Cette pratique dans la musique congolaise date de l’époque des pionniers, Maitre Taureau et D’Oliveira la pratiquaient déjà. Dans la chanson Nzungu te, Maitre Taureau fustige la conduite d’une femme qui s’affiche dans des endroits publics pour attirer la gente masculine mais qui n’a même pas une marmite pour préparer la nourriture. D’Oliveira et Georges Edouard accusent une belle dame de voleuse dans la chanson Elisa mwasi kitoko moyibi.
Les musiciens de la deuxième génération n’étaient pas en reste, Grand Kalle s’y est livré à travers les chansons Nalingi makambo te et Zala ata juste.
Dans Mayele mabe, Masta Zamba fustige la prodigalité de son patron Grand Kallé et paradoxalement c’est le même Kalle qui est au chant dans ladite chanson. « Okakinisi kaka yo moko mobali, oliaka biso mbongo » (Tu penses que tu es le seul homme qui a besoin de sous pour s’en accaparer).
Mais celui qui s’est le plus illustré est Franco à travers des titres comme Ngala ya ba petits mbongo esili, César aboya ye, Bangaka basi ya bato, appartement, Bisemasema, Louise aboyi frigo, Nani apedelaki, Polo, Trouble trouble, Où est le sérieux ?, motindo na yo, Tailleur, Mario, etc.
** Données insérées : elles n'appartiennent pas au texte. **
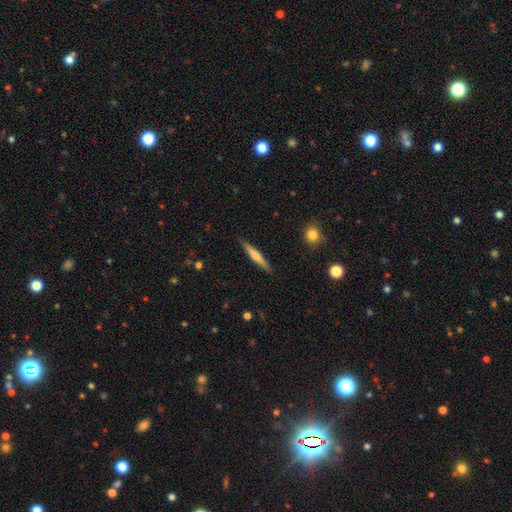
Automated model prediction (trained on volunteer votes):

Les plus anecdotiques sont les chansons Faux millionnaire de Kwamy et Chicotte et Course au pouvoir de Franco où les deux amis se règlent des comptes. Kwamy qualifie Franco de faux millionnaire dont les comptes n’ont pas de provisions et Franco, à son tour, l’accuse d’ingrat et lui demande de venir récupérer ce qu’il lui doit. La dispute est due à la vente des instruments de musique qu’un mécène avait remis à l’orchestre Ok Jazz et que Franco avait vendus sans rien remettre à Kwamy. Quittant l’Ok Jazz pour le camp des adversaires, African Fiesta de Nico et Rochereau, Kwamy sort la chanson Faux millionnaire, s’en prenant violemment à Franco et la réplique ne se fera pas attendre à travers deux chansons Chicotte et Course au pouvoir.
Rochereau s’est également livré à ce genre musical avec les chansons Makila eyina nzoto, Likala ya moto, etc.
D’autres l’ont aussi fait comme Johnny Bokelo : ndeko na nga okebaka, Vicky Longomba : boya Vicky okende poto, Nico : Keba, Mujos : jalousie ya nini na nga, etc.
Pour ainsi dire, la diatribe est un genre prisé par beaucoup de musiciens pour fustiger certains faits de société ou s’attaquer par procuration à d’autres personnes. Puisant plus d’inspiration dans les rapports amoureux comme les déboires, l’infidélité, la jalousie, la séparation, la prostitution, elle s’est étendue sur presque tous les aspects de la vie en société comme le vol, la prodigalité, l’avarice, le mensonge, le colportage, le manque des manières et du respect, les rapports familiaux, le pouvoir, l’héritage, la concurrence déloyale, etc.